- **PROBLEM STATEMENT**:
Copy every line of the data that contains the string "format".

- **DATA PROVIDED**:
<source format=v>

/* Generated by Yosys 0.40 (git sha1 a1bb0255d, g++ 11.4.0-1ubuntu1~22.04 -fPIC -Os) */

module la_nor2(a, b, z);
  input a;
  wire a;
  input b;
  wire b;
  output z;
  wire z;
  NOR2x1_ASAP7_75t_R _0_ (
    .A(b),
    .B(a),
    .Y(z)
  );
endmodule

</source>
==
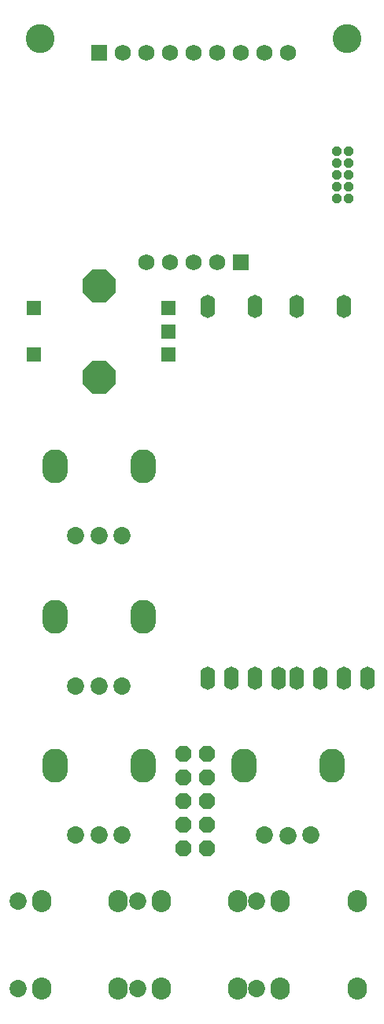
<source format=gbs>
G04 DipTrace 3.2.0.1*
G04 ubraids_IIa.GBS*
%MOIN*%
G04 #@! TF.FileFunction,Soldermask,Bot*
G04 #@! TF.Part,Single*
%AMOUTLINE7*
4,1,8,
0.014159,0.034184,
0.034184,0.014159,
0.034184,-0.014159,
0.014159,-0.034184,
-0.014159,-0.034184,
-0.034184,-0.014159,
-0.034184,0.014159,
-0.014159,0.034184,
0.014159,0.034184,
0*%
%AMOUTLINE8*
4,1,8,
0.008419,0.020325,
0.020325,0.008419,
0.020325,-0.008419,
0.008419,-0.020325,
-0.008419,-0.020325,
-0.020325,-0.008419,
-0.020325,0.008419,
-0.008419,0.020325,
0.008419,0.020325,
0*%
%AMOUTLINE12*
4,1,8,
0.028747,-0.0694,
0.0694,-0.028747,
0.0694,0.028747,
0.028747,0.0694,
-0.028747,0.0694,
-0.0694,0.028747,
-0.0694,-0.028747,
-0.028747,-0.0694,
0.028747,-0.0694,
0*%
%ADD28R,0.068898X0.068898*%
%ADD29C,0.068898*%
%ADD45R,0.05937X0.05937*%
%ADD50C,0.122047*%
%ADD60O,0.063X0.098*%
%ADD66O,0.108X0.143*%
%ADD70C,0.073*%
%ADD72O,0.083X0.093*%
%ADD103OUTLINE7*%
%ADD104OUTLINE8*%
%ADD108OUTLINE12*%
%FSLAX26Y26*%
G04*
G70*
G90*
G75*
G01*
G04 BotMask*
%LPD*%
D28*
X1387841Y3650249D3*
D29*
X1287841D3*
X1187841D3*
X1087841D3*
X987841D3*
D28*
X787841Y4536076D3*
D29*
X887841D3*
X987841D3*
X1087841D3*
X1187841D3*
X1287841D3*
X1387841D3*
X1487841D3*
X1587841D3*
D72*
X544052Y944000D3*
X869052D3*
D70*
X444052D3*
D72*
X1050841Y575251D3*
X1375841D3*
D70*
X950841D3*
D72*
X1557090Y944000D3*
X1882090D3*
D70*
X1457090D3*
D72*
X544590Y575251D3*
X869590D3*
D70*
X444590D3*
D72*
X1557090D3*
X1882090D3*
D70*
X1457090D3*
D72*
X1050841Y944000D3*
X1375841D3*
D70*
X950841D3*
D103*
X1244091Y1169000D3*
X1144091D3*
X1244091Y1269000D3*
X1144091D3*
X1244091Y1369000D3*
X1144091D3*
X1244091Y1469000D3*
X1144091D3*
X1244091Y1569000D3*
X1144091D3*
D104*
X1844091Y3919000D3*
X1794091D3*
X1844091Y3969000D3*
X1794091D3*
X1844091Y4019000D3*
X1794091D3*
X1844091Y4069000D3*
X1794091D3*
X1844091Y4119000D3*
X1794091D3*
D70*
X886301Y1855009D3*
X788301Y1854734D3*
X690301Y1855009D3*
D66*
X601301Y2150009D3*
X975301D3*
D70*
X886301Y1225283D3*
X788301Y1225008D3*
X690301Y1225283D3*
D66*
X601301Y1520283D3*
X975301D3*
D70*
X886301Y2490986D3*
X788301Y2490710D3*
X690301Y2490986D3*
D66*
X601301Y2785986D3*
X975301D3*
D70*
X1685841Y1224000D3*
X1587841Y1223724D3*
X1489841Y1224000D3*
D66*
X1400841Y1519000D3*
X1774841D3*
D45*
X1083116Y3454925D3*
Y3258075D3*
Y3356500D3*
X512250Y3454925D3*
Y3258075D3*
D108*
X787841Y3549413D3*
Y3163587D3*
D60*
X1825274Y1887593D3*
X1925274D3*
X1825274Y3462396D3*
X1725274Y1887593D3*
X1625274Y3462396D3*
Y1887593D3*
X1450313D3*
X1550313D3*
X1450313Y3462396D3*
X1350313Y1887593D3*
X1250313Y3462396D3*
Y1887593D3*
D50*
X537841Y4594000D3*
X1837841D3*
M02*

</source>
---
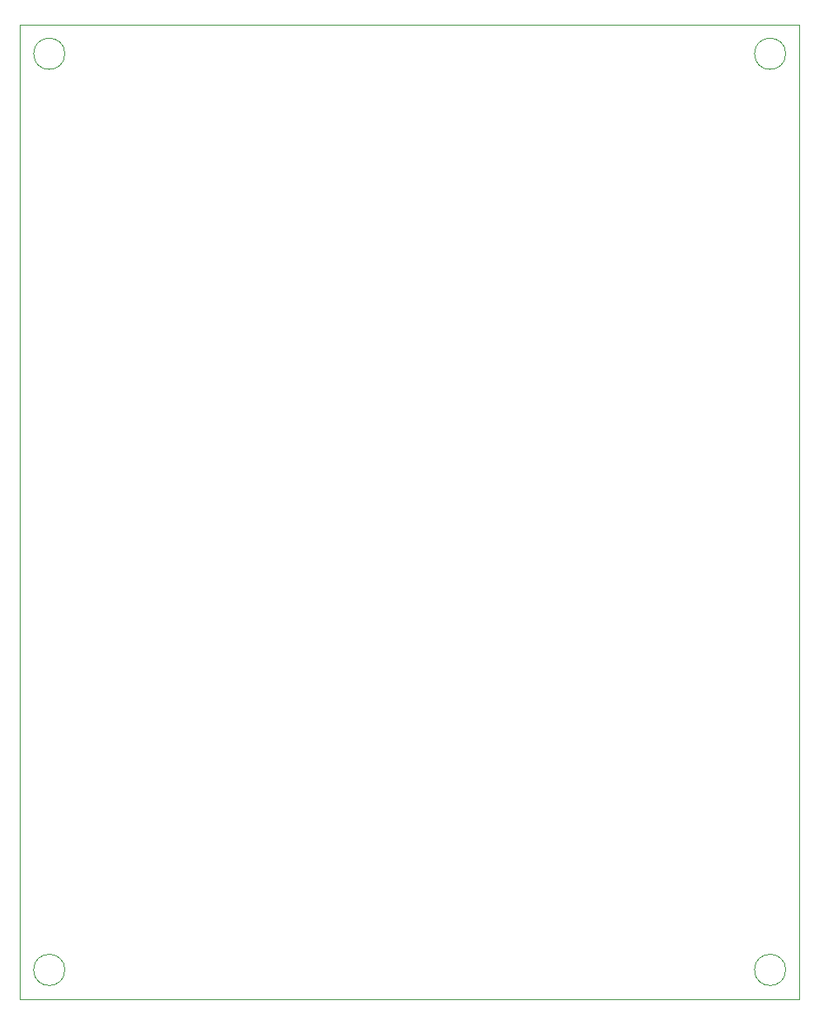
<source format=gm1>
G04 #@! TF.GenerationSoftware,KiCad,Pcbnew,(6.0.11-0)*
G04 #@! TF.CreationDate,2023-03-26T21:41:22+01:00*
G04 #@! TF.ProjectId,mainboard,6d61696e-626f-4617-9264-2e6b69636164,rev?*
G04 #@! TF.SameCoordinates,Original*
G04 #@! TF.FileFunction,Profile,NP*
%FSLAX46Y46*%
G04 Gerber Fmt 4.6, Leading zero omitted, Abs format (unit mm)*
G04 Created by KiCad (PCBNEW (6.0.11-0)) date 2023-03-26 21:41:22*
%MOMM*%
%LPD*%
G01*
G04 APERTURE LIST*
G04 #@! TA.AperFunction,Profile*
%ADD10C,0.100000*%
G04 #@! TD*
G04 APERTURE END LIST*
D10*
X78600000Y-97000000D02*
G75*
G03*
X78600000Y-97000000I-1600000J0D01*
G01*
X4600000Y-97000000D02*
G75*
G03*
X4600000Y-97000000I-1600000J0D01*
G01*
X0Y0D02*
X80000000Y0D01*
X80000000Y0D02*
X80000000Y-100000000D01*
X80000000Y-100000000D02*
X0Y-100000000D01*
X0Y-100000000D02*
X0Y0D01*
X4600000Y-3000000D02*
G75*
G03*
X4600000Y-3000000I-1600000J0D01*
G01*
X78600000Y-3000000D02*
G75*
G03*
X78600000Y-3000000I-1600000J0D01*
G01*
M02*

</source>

- **ANSWER FOR THIS EXERCISE**:
<source format=v>
<source format=gbs>
<source format=gm1>
G04 Gerber Fmt 4.6, Leading zero omitted, Abs format (unit mm)*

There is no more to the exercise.